Think planting trees, promoting sustainable forestry, reducing fertiliser use and protecting wetlands from development. These activities don’t just protect habitats, improve air and water quality and provide recreation opportunities – they also sequester carbon from the atmosphere on a cost-competitive basis. Investing in natural climate solutions can deliver a third of the emissions reductions the world needs between now and 2030 to stay on the pathway to keeping global temperature rise well below 2°C – the goal of the Paris Agreement.
To fully realize the potential of these strategies, we need capital to support landscape-scale initiatives, not just smaller one-off projects. Investing in companies that have integrated natural climate solutions into their operations – or urging them to make the leap – can help us reach this scale.
Savvy investors are already thinking hard about the risks of climate change. Yet not enough companies are publicly reporting on those risks.
Initiatives like the Financial Stability Board’s Task Force on Climate-related Financial Disclosure are starting to change that. Last year, the task force released a set of recommendations designed to encourage more consistent, widespread climate risk disclosure. These kinds of data will help investors better understand the risks that climate change poses to their portfolios – as well as the opportunities that come from investing in a low-carbon future.
Investors can further accelerate climate progress by supporting initiatives like this to improve climate-related financial reporting – and raising their voices when such reporting seems a little too good to be true.
Since 2012, private equity funds have raised a staggering $3 trillion in capital. Yet the sector is lagging when it comes to factoring sustainability criteria into their portfolios and seeking out companies innovating in climate change mitigation.

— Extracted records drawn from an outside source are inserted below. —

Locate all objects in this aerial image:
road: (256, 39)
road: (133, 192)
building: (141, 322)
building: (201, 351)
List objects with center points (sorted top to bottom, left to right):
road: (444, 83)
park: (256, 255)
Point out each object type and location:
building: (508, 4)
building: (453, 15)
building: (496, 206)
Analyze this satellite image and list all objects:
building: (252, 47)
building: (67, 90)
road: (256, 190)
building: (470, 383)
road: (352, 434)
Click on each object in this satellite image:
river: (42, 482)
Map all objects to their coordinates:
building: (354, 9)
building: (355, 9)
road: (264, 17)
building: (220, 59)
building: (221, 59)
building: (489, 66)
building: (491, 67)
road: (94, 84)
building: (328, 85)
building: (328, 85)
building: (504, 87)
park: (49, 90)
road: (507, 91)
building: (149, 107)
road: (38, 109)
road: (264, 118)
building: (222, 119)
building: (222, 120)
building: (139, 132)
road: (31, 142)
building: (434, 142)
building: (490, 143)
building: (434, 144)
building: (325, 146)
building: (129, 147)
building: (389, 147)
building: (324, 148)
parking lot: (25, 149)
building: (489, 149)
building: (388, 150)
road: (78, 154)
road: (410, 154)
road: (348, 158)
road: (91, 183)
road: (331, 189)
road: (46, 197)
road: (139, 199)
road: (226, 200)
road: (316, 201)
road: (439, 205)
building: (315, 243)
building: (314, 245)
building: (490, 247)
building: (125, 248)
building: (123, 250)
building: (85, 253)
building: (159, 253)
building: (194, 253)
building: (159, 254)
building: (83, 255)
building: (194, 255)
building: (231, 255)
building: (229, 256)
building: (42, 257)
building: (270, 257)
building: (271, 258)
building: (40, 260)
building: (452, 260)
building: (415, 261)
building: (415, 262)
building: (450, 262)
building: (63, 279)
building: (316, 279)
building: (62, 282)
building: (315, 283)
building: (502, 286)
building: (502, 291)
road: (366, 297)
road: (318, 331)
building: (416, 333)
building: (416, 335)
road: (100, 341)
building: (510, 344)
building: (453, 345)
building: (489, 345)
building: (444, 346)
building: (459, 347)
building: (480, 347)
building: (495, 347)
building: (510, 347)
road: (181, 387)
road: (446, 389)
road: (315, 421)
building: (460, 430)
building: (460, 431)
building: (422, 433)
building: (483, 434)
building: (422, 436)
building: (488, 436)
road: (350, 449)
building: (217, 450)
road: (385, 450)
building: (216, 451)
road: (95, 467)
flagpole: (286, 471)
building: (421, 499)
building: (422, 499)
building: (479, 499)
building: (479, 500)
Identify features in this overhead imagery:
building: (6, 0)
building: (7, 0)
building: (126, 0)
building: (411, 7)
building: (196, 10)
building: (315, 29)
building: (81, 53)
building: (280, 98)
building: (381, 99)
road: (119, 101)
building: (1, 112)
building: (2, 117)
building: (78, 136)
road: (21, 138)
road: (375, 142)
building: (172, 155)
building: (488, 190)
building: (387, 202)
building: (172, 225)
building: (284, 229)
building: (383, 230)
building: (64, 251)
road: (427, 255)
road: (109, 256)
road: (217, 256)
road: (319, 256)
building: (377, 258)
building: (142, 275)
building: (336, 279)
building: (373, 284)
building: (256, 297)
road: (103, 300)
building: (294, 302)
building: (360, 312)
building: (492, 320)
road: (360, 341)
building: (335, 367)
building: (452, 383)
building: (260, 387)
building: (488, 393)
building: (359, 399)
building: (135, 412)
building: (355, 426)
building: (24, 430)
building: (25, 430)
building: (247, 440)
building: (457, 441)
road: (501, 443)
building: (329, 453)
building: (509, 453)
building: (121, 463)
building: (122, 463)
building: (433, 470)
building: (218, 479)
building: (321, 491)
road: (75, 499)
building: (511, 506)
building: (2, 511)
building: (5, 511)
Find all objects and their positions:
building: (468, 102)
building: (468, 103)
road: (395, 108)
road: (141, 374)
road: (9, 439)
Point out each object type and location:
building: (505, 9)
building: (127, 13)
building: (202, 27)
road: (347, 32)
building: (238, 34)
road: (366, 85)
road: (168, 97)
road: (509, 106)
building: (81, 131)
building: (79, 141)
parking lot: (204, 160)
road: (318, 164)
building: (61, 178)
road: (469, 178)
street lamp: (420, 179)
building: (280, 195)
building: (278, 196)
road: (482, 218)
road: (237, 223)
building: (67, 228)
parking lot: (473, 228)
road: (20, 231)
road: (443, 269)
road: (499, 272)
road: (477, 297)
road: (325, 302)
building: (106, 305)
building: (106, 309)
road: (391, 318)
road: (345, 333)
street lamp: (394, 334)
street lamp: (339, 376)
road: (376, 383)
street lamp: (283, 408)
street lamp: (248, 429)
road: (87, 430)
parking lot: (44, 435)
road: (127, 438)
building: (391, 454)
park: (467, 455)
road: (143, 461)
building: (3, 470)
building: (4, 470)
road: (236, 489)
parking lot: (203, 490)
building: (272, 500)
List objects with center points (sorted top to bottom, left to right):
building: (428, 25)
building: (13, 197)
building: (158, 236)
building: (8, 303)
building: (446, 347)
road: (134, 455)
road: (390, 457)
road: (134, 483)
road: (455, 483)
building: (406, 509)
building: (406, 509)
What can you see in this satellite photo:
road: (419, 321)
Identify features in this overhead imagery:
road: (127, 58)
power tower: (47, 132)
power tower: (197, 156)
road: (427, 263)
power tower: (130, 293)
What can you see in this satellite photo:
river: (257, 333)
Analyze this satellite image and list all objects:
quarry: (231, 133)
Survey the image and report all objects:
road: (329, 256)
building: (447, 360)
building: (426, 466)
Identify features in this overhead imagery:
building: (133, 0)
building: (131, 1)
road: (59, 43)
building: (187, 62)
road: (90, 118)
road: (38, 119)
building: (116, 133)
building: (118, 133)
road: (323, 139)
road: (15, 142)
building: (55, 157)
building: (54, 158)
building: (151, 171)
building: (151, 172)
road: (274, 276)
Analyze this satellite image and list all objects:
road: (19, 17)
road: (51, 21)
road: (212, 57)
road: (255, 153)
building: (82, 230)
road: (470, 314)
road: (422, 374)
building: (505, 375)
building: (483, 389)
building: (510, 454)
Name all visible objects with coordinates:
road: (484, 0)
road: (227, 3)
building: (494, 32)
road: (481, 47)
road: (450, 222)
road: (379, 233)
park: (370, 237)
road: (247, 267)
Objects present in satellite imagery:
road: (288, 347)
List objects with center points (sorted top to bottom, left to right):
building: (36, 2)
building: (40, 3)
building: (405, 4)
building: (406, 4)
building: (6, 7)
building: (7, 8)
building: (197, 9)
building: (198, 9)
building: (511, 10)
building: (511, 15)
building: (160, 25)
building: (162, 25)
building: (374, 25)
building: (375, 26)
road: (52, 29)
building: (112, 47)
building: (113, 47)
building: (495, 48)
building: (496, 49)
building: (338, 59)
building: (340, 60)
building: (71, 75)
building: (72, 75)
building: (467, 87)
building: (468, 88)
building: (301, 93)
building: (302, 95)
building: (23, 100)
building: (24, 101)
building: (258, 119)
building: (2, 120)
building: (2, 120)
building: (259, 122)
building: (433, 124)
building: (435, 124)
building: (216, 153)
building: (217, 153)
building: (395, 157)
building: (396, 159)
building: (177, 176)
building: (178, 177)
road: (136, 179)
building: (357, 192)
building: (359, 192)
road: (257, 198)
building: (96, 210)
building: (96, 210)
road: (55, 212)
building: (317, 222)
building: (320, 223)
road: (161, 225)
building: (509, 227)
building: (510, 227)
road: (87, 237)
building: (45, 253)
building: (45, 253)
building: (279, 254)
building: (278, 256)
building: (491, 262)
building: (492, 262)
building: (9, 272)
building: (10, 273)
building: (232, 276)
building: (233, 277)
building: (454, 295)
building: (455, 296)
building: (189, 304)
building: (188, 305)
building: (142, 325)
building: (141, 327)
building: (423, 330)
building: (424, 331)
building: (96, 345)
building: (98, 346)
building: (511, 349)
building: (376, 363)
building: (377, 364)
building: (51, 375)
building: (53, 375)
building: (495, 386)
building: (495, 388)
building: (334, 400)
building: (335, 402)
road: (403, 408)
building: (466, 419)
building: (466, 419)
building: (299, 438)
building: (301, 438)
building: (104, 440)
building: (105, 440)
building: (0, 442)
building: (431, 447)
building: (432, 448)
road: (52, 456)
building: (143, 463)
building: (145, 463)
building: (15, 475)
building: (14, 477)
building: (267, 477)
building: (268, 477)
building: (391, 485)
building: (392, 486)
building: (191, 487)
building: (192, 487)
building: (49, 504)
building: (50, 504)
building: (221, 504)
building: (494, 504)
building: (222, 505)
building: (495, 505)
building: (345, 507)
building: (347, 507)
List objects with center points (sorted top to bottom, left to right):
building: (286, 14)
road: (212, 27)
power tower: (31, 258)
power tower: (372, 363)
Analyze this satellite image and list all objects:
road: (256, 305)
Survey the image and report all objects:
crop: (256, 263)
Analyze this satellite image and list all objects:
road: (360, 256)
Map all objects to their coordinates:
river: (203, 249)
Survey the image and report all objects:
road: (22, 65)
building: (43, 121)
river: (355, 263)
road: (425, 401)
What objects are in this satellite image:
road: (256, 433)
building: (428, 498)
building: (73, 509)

Investors can play a big role in pushing private equity firms to focus on investments that deliver carbon emissions reductions, and that factor in environmental risks and rewards. The industry is making some progress here, with some leading firms getting into the game. But investors should continue to drive firms to make sustainability initiatives, including addressing climate change, an even higher priority.
Institutional investors have a unique opportunity to communicate directly with the largest corporations in which they invest – including energy companies.
In those conversations, they can ask companies to demonstrate how their future annual carbon emissions relate to the pathway that is necessary to stay well below 2°C.
Some investors may argue that this isn’t their job. But it should be. Focusing on these matters can lead to better investment performance if it helps companies avoid risks and seize opportunities that boost their bottom lines.
For better or worse, the financial sector has demonstrated their ability for creative financial engineering. Let’s put some of that ingenuity to work addressing climate change.
There’s reason for encouragement here. Take, for example, the explosive growth of the “green bonds” market, which has quadrupled in value from $37 billion in 2014 to $157 billion in 2017. While there is room for improvement in monitoring for compliance with environmental standards, the market has driven more investors to focus on environmental issues.
NGOs can’t close these deals alone – there are big opportunities here for investors to partner with organizations like TNC and engineer smart deals that benefit both nature and portfolio performance.
We’re not asking investors to do anything they haven’t done before. Consider the role they’ve played in dramatically reducing the cost of wind and solar, ending apartheid, and curbing predatory tactics from the tobacco industry.
When it comes to addressing climate change, we are in the race of our lives – and we have an enormous way to go. The financial sector can make a big difference. The positive trends I’ve noted here are reason to be encouraged, but much work remains to accelerate these efforts and take them to scale. If you’re interested in getting involved, please let me know. The environmental movement needs more people – and more resources – on our side.